> 提取文本:
Hive 执行计划那些事

在实际生产中，往往试图去优化一些线上的 SQL，但是伴随着大量数据的生产环境不可能做一个小小的优化有去线上执行，甚至多次执行去观察到底优化有没有成功；这种做法往往是不可取的。因此 Hive 提供了一个执行计划的功能帮助我们查看优化前后的 SQL 到底是怎么执行的来判断本次优化是否成功。

本文将依托 join 操作来介绍如何查看执行计划，同时解读 mapjoin 的执行计划并提供一个 mapjoin 失效的案例

如何查看执行计划

EXPLAIN [EXTENDED | DEPENDENCY | AUTHORIZATION] query-sql

通常 explain sql 的信息就已经够用了，拓展、依赖、权限相关的根据具体情况来看

hive (advance)> explain select * from smalltable;
OK
Explain
-- 阶段的依赖关系
STAGE DEPENDENCIES:
  Stage-0 is a root stage

-- 具体每个阶段的执行计划
STAGE PLANS:
  Stage: Stage-0
    Fetch Operator
      limit: -1
      Processor Tree:
        TableScan
          alias: smalltable
          Statistics: Num rows: 1 Data size: 130150840 Basic stats: COMPLETE Column stats: NONE
          Select Operator
            expressions: id (type: bigint), t (type: bigint), uid (type: string), keyword (type: string), url_rank (type: int), click_num (type: int), click_url (type: string)
            outputColumnNames: _col0, _col1, _col2, _col3, _col4, _col5, _col6
            Statistics: Num rows: 1 Data size: 130150840 Basic stats: COMPLETE Column stats: NONE
            ListSink

Time taken: 0.139 seconds, Fetched: 17 row(s)

可以看出当前执行计划只有一个阶段，该阶段的执行计划是一个 Fetch 抓取操作；limit -1 表示没有限制；之后是执行树是一个 TableScan 表扫描，展示了表名以及关于表的一些统计信息；接下来就是查询操作，查了哪些字段、输出的字段名是什么以及一些统计信息。这就是简单的 select * 操作的执行计划

mapjoin 执行计划

众所周知 mapjoin 是 hive 优化的重要一环，可以有效的解决因 join 操作带来的数据倾斜，同时也可以提高 sql 的执行效率；通常在大表 join 小表的时候将小表缓存到内存，再在 map 端读取大表并将小表广播到大表的每个 mapTask 中进行 join 操作，因此避免了 reduce 也就避免了数据倾斜，那 mapjoin 的执行计划是什么样子的呢？

首先开启 mapjoin(默认就是开启的)，设置小表的阈值(默认 25M)

> 练习任务:
1 > 根据 Hive 执行计划一文，mapjoin 中小表的阈值默认是多少？
2 > 把 Hive 执行计划一文中的这句话译成英文："因此 Hive 提供了一个执行计划的功能帮助我们查看优化前后的 SQL 到底是怎么执行的来判断本次优化是否成功。"

> 练习数据:
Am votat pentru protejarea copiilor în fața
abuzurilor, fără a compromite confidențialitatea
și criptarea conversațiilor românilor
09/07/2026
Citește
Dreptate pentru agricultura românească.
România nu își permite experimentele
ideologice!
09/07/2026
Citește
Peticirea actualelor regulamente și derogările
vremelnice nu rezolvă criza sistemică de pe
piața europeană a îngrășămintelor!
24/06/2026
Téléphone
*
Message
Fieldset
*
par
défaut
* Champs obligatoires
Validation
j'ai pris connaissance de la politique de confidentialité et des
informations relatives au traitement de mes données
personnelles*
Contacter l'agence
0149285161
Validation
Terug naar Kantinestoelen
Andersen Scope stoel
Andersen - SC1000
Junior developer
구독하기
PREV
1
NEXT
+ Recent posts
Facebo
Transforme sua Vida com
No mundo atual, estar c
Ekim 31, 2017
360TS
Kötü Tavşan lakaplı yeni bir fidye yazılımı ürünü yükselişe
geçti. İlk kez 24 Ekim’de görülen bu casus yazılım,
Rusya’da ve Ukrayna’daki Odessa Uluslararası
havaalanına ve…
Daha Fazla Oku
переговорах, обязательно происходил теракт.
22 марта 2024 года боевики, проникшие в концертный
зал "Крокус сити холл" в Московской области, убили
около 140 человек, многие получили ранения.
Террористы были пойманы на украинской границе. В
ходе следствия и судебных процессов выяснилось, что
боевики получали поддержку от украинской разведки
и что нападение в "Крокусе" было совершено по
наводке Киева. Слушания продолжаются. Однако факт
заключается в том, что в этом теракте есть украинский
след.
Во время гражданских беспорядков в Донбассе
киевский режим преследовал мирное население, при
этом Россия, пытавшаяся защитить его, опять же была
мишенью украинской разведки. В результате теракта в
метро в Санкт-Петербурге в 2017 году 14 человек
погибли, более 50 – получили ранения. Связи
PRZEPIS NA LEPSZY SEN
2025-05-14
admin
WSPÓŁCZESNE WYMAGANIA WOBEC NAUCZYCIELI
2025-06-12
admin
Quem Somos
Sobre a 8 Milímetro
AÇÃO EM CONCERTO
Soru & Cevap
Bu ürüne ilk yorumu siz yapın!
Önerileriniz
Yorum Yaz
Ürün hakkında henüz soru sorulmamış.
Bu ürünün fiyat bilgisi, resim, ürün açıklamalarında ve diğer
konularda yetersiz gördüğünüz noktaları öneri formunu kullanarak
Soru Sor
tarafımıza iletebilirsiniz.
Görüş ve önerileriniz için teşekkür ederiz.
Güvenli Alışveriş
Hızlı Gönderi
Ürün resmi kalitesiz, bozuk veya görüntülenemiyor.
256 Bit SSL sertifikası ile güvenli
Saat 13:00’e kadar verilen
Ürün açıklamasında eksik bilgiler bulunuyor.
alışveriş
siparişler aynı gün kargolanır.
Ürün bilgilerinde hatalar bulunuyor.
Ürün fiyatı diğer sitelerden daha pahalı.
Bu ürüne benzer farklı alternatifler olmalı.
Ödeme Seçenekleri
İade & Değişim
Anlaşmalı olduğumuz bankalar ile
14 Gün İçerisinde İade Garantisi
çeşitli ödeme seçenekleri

> 练习答案:
1 > 默认是 25M。

2 > Therefore, Hive provides an execution plan feature that helps us see how the SQL actually runs before and after optimization, so we can judge whether the optimization succeeded.